* What is needed:
Copy the rows below word for word, from the very first line down through the line that contains "elevation (m): 1800", including both of these lines.

* Dataset items:
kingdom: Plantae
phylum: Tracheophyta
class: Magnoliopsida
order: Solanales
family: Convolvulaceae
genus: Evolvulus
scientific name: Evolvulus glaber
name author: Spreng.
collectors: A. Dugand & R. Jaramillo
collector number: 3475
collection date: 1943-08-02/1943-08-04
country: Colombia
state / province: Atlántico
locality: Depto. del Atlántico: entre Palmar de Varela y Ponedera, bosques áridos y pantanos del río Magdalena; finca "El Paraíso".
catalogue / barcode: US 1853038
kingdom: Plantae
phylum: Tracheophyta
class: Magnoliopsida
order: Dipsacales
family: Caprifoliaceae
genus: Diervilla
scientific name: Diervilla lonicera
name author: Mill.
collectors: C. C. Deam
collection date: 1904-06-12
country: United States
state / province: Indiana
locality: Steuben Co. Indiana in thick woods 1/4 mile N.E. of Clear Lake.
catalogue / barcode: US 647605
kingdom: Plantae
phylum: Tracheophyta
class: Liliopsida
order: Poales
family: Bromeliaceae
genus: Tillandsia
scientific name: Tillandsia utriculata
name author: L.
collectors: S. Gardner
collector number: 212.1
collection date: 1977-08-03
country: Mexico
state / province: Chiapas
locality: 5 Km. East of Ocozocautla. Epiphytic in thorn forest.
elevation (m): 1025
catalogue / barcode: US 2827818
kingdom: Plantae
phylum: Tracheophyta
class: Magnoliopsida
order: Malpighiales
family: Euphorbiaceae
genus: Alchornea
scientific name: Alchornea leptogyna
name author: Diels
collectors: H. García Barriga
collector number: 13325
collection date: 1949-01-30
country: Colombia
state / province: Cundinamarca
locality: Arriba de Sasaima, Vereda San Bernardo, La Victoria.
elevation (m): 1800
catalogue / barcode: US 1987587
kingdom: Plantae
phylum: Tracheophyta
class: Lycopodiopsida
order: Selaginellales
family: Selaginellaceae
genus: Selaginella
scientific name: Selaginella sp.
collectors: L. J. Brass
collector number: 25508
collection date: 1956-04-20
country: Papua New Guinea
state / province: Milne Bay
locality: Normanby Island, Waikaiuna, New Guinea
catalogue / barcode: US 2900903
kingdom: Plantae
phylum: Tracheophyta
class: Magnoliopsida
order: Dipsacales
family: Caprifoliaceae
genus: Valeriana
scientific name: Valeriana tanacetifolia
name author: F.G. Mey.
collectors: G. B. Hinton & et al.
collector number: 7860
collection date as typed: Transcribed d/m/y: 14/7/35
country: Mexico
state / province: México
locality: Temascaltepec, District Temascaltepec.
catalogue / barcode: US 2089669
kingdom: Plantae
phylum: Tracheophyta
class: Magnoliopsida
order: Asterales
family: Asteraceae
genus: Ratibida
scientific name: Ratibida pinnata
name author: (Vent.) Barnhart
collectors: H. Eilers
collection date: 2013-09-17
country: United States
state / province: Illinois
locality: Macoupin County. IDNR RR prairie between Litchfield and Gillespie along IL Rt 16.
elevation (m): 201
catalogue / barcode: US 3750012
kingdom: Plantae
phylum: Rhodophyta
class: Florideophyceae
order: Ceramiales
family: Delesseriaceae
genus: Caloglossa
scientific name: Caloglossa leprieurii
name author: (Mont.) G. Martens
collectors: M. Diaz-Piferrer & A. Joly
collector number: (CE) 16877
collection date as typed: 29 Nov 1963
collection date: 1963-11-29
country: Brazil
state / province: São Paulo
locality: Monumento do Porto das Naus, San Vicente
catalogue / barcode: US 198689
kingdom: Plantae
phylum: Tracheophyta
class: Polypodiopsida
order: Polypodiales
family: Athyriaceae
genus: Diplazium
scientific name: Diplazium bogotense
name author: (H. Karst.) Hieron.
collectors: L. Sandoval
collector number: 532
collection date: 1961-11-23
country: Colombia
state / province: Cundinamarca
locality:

* Solution:
kingdom: Plantae
phylum: Tracheophyta
class: Magnoliopsida
order: Solanales
family: Convolvulaceae
genus: Evolvulus
scientific name: Evolvulus glaber
name author: Spreng.
collectors: A. Dugand & R. Jaramillo
collector number: 3475
collection date: 1943-08-02/1943-08-04
country: Colombia
state / province: Atlántico
locality: Depto. del Atlántico: entre Palmar de Varela y Ponedera, bosques áridos y pantanos del río Magdalena; finca "El Paraíso".
catalogue / barcode: US 1853038
kingdom: Plantae
phylum: Tracheophyta
class: Magnoliopsida
order: Dipsacales
family: Caprifoliaceae
genus: Diervilla
scientific name: Diervilla lonicera
name author: Mill.
collectors: C. C. Deam
collection date: 1904-06-12
country: United States
state / province: Indiana
locality: Steuben Co. Indiana in thick woods 1/4 mile N.E. of Clear Lake.
catalogue / barcode: US 647605
kingdom: Plantae
phylum: Tracheophyta
class: Liliopsida
order: Poales
family: Bromeliaceae
genus: Tillandsia
scientific name: Tillandsia utriculata
name author: L.
collectors: S. Gardner
collector number: 212.1
collection date: 1977-08-03
country: Mexico
state / province: Chiapas
locality: 5 Km. East of Ocozocautla. Epiphytic in thorn forest.
elevation (m): 1025
catalogue / barcode: US 2827818
kingdom: Plantae
phylum: Tracheophyta
class: Magnoliopsida
order: Malpighiales
family: Euphorbiaceae
genus: Alchornea
scientific name: Alchornea leptogyna
name author: Diels
collectors: H. García Barriga
collector number: 13325
collection date: 1949-01-30
country: Colombia
state / province: Cundinamarca
locality: Arriba de Sasaima, Vereda San Bernardo, La Victoria.
elevation (m): 1800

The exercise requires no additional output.